Now, she feels like she’s 85-90% back to where she was before COVID hit, which she attributes in part to a medication she is taking that is traditionally prescribed to HIV patients. Some doctors are prescribing off-label regimens for patients that are not without controversy. In the absence of effective treatments along with challenges getting into post-COVID care centers, some people with long COVID are turning to unproven therapies and interventions in the hope of getting some kind of relief.

They’re also accepting that they may never get back to who they once were or how they once felt. “I don’t know that ever be 100% back to my pre-pandemic normal, but I’m at least functional. I’m able to work again,” Porter said.

While she is heartened by the fact that more people are talking about long COVID, as well as the existence of long COVID care centers, she worries too many people are falling through the cracks.

“This is affecting so many people. It’s ruining the lives of so many people,” she said.

At the height of the omicron surge, the United States was seeing more than 800,000 cases a day ? likely an underestimate, given how many people were testing at home. Porter often wonders many of those people will be dealing with symptoms months down the line. Where will they get help, especially when it has been so difficult to come by already?

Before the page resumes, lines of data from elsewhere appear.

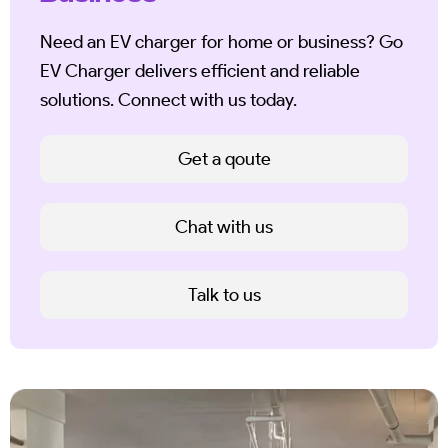
Need an EV charger for home or business? Go
EV Charger delivers efficient and reliable
solutions. Connect with us today.
Get a qoute
Chat with us
Talk to us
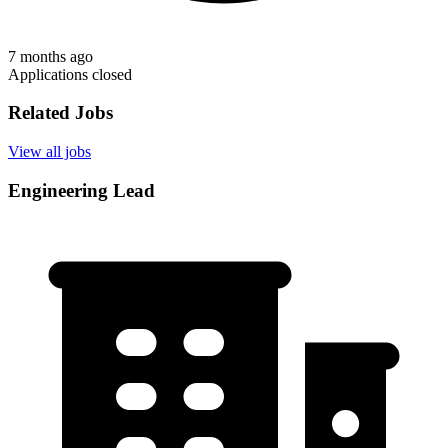
7 months ago
Applications closed
Related Jobs
View all jobs
Engineering Lead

At the two-year point in the pandemic, there is an obvious tension between where many experts think we’re headed in terms of being able to better support those with long COVID, and what patients feel.

“They’re used to lengthy studies and protocols,” Porter said. “But from a patient perspective, a lot of us can’t afford to wait for that timeline. That’s where this disconnect is.”

Doctors like Carnavali acknowledge the tension, and said a lot of the work his team at Mt. Sinai does now is to try and adjust expectations. They make it very clear to their patients that they are now living with chronic illness, and they tell them that very directly. The goal is not to make them feel hopeless; it is to validate what they have gone through, and acknowledge that the road ahead is long and uncertain.

“I have seen a couple of patients when I say that, they look at me with complete surprise,” Carnavali said. “These are people who have been suffering for two years. I think that part of the surprise comes from the fact that we have approached this with the hope that we can do a couple things and you’ll feel better, or it will go away, but what we know now is that it does not necessarily go away.”
 

It’s becoming increasingly important to reach out to your primary care physician if you have symptoms you cannot explain and that are not going away. And Carnavali emphasized again that the COVID care centers that have cropped up around the country are able to try and address the full range of patients’ mental and physical conditions. For patients seeking answers, they can be an important place to start.

Still, many long haulers say they worry the research is moving too slowly, that access to specialists and treatments is still uneven, and that the rest of the world still does not understand that we are in the midst of a mass-debilitating event.
 

“My fear is there’s no fixing it,” Hogan said. “And people are just going to have to learn to live with these symptoms.”

 

Experts are still learning about COVID-19. The information in this story is what was known or available as of publication, but guidance can change as scientists discover more about the virus.